- WORK ITEM -
Your reply should hold every record exactly as given, with no pictures in it.
· · · · ·
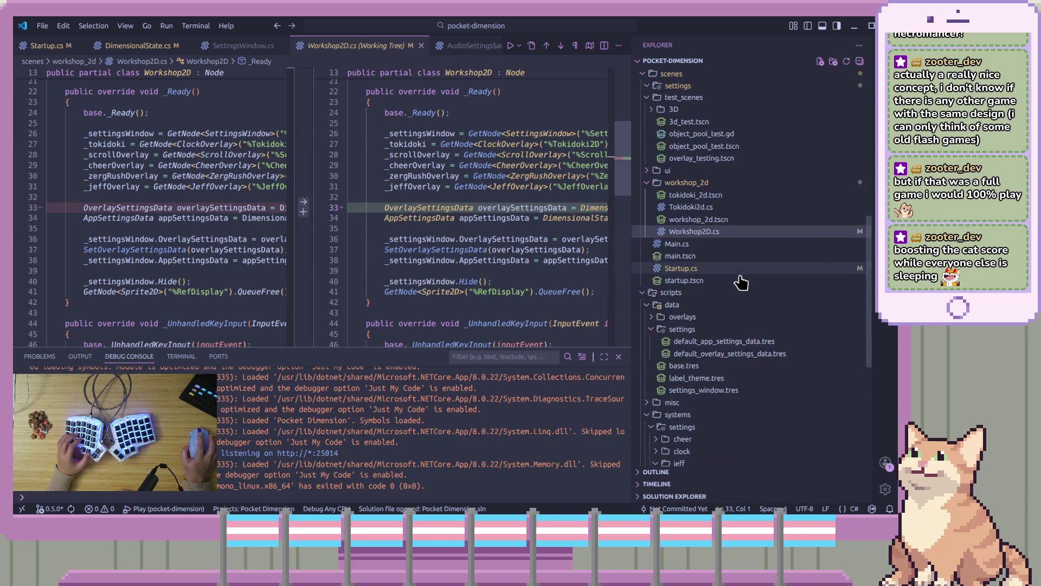
scroll(738, 382, "down", 2)
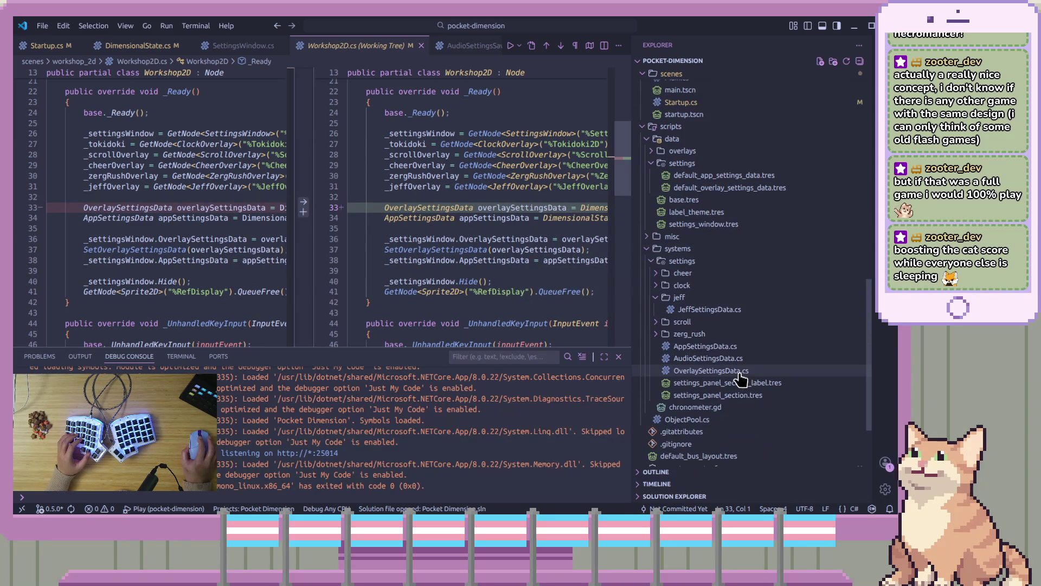
double_click(727, 421)
key("ctrl+Up")
key("ctrl+Up")
key("ctrl+Up")
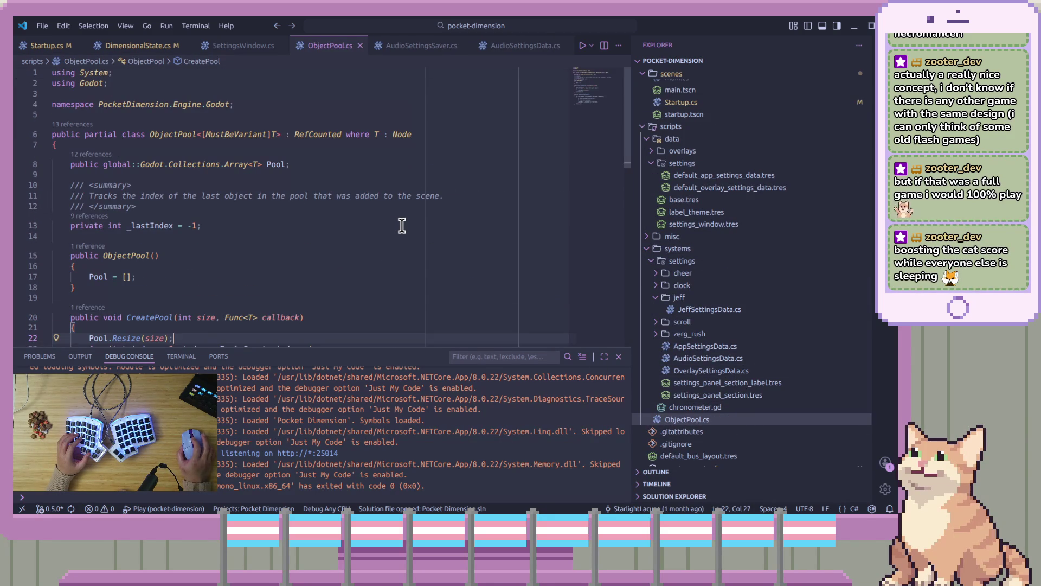
left_click_drag(382, 115, 382, 119)
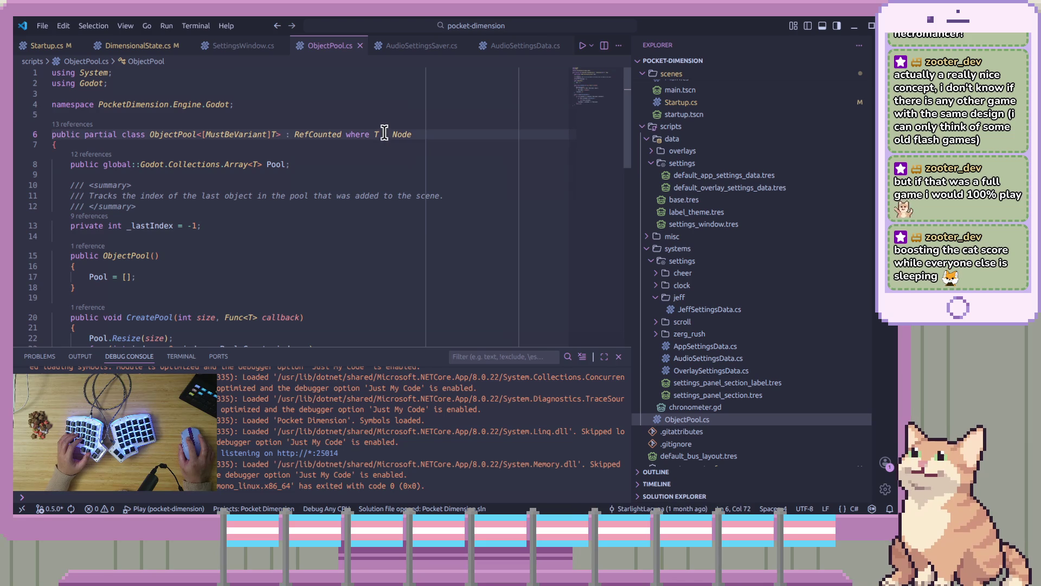
left_click(384, 112)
· · · · ·
- YOUR SOLUTION -
scroll(738, 382, "down", 2)
double_click(727, 421)
key("ctrl+Up")
key("ctrl+Up")
key("ctrl+Up")
left_click_drag(382, 115, 382, 119)
left_click(384, 112)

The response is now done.